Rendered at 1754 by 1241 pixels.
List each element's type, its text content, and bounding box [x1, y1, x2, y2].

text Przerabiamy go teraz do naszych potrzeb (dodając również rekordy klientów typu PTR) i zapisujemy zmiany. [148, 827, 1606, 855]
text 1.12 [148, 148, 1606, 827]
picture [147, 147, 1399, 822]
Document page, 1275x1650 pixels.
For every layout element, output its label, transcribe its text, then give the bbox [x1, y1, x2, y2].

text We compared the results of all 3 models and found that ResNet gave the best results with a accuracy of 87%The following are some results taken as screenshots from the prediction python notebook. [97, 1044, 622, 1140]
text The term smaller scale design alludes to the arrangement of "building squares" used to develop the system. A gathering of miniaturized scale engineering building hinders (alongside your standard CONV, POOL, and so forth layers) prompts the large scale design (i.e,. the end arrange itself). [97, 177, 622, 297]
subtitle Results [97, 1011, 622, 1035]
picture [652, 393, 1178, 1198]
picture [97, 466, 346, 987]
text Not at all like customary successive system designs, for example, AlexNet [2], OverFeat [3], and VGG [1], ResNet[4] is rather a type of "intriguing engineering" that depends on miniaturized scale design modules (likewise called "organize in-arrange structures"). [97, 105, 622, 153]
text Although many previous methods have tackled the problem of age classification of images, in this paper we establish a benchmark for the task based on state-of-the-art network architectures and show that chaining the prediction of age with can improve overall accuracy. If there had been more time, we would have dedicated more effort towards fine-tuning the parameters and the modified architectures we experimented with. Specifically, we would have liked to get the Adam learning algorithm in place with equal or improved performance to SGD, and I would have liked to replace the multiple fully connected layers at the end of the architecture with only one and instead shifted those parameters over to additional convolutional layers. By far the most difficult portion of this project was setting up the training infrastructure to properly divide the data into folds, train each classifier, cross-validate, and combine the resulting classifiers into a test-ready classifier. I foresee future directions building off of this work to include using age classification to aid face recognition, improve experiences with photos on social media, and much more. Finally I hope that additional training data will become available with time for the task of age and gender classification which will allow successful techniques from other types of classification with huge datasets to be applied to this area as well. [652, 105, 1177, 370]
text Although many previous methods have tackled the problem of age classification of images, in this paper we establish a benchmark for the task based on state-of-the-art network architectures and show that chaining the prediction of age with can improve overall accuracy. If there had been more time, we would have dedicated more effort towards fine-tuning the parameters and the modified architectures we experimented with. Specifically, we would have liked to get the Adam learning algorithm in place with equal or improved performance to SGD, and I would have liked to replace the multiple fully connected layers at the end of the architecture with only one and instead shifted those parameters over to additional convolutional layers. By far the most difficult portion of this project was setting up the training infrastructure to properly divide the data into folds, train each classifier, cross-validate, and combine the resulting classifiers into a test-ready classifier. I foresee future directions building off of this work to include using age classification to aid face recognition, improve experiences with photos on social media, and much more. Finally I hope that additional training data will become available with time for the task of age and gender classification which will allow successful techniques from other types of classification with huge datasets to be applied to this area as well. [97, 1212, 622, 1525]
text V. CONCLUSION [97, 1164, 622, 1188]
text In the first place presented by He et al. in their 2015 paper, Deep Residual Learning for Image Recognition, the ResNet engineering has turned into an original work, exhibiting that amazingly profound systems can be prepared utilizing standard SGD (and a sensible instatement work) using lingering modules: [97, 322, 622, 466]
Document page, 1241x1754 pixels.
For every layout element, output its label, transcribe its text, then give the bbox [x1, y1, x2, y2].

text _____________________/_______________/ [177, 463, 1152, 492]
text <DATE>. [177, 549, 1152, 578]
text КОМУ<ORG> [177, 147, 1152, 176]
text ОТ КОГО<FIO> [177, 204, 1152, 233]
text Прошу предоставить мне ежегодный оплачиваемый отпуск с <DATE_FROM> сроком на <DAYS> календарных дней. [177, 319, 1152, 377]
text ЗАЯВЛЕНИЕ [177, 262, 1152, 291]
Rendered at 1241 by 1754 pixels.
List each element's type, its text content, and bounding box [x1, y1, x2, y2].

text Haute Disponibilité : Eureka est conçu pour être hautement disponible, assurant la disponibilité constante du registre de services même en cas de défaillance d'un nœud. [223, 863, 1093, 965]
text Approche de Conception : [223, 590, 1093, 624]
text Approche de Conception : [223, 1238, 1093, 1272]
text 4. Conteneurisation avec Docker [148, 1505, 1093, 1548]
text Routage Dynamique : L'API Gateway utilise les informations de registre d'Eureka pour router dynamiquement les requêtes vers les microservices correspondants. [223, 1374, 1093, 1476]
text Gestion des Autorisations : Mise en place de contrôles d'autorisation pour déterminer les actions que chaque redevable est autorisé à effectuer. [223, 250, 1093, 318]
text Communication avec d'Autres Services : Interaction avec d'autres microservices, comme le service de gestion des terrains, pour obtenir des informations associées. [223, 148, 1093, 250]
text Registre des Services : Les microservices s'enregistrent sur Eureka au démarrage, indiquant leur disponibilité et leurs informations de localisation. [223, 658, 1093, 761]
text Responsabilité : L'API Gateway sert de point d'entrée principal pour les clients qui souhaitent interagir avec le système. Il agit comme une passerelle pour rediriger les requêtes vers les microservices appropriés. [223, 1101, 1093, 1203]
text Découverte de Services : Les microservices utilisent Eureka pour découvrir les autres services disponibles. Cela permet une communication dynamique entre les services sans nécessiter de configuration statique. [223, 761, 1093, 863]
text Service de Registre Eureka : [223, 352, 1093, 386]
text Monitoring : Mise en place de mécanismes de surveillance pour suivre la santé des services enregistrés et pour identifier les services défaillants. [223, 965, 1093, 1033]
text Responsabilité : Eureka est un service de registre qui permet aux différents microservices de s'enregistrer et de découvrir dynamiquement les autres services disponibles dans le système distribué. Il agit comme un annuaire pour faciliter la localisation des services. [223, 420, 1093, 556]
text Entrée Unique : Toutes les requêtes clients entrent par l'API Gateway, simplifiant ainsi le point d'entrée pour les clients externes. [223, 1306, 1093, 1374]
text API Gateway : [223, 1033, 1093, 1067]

> _Your objective_
In the listing above, count every line that holds "pixels". Give only the number.

> _Final answer_
4